# Rearranging furniture or ideas for living room.



## jglauser (Jan 31, 2016)

We just moved into a house and I feel our living room looks odd. It's a larger space and all we have are a couple couches and a tv stand. The TV stand will be gone as I am currently building a new long one (will stain it dark brown). Just looking for some ideas on the layout of furniture.

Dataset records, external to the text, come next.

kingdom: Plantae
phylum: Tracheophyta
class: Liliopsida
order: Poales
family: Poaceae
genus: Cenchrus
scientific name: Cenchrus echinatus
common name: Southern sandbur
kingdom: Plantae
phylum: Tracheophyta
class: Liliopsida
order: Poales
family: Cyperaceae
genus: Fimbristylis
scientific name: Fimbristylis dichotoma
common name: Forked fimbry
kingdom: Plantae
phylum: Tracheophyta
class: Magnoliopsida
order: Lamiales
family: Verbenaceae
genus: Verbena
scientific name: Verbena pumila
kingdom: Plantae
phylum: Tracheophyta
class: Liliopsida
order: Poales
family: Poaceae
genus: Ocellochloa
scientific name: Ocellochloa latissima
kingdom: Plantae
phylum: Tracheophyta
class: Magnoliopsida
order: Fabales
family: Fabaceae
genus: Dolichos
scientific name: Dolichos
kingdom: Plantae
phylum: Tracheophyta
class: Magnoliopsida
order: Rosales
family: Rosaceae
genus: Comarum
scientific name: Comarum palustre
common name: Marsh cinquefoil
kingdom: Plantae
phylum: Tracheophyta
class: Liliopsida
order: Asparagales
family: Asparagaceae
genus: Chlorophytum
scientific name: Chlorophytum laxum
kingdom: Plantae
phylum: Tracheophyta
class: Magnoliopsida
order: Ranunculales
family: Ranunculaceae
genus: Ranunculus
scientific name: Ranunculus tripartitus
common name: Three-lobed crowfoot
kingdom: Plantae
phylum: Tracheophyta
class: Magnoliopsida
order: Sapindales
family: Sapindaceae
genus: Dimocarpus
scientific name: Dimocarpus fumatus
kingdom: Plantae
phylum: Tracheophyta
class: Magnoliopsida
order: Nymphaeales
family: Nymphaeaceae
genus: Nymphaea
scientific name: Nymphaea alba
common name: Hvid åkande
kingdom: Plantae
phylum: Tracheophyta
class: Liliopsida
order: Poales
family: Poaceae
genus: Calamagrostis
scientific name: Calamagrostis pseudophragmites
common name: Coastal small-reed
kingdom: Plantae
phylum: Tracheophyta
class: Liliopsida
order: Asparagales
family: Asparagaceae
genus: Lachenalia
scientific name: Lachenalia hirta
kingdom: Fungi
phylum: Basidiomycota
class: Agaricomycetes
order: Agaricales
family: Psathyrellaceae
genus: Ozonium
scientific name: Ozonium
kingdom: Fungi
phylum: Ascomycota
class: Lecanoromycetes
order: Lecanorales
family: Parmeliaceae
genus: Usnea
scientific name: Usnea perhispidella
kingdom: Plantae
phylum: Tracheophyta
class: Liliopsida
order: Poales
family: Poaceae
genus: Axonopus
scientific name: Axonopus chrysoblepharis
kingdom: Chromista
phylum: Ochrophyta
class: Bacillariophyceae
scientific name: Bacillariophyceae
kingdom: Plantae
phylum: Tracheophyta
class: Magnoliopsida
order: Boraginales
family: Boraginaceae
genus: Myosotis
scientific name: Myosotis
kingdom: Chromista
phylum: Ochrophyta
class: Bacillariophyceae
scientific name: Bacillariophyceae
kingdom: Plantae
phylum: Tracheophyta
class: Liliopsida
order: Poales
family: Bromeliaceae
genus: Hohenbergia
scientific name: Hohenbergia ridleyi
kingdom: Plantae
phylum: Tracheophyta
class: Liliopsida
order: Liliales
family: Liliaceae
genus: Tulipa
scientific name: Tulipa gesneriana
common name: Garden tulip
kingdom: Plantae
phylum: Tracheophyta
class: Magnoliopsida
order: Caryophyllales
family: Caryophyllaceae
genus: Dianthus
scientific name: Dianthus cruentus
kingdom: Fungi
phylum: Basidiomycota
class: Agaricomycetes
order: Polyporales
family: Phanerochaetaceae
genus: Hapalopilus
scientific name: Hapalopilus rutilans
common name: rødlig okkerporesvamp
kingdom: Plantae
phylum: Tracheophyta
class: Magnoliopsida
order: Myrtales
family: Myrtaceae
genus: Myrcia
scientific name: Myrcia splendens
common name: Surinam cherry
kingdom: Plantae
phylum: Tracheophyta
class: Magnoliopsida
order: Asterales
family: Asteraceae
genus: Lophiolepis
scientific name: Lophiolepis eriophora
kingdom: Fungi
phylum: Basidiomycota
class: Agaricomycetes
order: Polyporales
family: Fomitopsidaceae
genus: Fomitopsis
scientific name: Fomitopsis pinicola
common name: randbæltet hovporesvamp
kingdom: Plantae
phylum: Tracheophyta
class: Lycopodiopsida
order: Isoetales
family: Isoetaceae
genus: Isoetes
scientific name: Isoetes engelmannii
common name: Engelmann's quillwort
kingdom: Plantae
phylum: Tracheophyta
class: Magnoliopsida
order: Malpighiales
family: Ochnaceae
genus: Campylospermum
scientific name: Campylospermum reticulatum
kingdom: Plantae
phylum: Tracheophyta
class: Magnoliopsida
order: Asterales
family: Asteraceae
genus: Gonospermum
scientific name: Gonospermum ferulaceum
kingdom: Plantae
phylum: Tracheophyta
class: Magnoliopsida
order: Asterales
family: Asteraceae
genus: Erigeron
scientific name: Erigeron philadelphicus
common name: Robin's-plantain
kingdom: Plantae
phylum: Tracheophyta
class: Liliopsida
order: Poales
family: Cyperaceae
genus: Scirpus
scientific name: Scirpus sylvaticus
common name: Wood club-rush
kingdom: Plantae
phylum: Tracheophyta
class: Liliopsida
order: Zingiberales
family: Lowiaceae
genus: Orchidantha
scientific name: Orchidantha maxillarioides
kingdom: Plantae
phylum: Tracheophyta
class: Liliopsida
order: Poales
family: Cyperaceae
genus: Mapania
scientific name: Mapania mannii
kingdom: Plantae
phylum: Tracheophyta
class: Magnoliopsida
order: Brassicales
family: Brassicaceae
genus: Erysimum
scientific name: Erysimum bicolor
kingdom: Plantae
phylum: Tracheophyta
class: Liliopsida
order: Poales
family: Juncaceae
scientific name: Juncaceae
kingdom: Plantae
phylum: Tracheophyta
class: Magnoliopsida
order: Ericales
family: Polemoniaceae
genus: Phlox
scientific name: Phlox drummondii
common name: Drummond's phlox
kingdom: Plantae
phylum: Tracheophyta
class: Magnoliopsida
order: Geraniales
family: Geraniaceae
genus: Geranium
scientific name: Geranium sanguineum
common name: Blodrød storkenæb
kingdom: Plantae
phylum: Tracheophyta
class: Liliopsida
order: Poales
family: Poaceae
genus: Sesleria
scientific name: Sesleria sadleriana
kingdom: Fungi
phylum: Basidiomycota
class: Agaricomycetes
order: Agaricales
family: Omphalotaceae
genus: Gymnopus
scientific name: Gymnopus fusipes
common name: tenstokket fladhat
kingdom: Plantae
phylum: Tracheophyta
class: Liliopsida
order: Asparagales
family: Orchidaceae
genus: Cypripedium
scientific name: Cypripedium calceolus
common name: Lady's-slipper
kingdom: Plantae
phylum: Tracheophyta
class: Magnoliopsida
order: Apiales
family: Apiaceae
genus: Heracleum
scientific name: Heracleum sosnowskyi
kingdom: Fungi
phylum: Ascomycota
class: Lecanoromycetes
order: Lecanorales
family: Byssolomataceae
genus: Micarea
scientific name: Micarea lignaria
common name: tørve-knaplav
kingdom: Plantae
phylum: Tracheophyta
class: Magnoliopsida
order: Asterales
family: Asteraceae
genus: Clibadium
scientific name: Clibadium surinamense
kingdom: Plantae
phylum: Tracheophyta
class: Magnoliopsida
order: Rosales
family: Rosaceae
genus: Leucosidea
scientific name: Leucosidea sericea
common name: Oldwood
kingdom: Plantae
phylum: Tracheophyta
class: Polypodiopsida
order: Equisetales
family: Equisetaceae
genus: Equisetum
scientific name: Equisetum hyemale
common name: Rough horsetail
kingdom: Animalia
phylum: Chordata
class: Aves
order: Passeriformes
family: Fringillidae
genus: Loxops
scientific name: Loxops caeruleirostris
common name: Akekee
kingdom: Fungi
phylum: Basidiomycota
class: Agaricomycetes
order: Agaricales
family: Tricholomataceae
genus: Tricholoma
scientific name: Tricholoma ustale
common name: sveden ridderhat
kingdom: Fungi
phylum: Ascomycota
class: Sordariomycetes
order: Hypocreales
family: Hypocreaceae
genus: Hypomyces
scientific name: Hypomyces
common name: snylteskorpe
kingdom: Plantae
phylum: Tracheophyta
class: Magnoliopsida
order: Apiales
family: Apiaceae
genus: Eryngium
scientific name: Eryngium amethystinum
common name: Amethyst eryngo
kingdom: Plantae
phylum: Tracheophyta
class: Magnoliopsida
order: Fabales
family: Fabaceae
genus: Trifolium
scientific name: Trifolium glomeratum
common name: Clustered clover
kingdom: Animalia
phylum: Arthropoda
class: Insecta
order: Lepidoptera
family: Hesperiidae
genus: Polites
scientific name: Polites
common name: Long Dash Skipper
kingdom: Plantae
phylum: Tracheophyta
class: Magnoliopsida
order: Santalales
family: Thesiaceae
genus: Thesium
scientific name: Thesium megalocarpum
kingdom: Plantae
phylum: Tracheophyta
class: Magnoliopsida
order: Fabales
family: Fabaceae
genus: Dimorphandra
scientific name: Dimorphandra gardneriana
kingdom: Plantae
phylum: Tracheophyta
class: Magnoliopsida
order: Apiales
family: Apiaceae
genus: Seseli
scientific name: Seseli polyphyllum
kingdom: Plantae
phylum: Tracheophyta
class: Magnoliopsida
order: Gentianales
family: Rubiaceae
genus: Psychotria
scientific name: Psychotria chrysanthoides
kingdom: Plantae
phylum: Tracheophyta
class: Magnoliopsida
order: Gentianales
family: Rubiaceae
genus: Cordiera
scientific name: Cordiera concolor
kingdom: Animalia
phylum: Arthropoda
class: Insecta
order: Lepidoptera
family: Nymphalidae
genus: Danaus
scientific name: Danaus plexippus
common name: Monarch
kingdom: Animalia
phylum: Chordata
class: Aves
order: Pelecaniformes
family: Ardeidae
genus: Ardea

We do like to have people over and play games and what not. In the far future, we would like to get a piano and it would most likely have to fit in this living room too. Any advice for which way the couches should face or on what walls?

Thanks in advance,

Jeff


----------



## lchechar (Jan 20, 2016)

I would position the sofa and love seat directly across from each other so it's easy to see both the fireplace and the television--kind of like you have it now, although bring them closer together and place their front legs on the area rug. Pulling the furniture away from the walls and into the room gives the room a more relaxed feel. If you can, purchase a square coffee table (IKEA has good, inexpensive options) to anchor the seating group. I think that's all you'll need for the time being!


----------



## Nik333 (Mar 1, 2015)

The area rug seems to be turned the wrong way. Just my opinion. Say it is vertical in the photo. Try turning it horizontally. People can converse with the couches closer together.


----------



## jglauser (Jan 31, 2016)

Those are all great ideas. Thank you oh so much.


----------



## beee (Dec 23, 2015)

The living room looks odd because the old sofa with dark color. Putting bright sofa cover on old sofa will be better.Also the desk looks a little messy,clear up these stuff and pack it on the shelf ,just like this link and save more space to place the computer on the desk.One more point is choose a stylish tea table and place it in the center of the room.


----------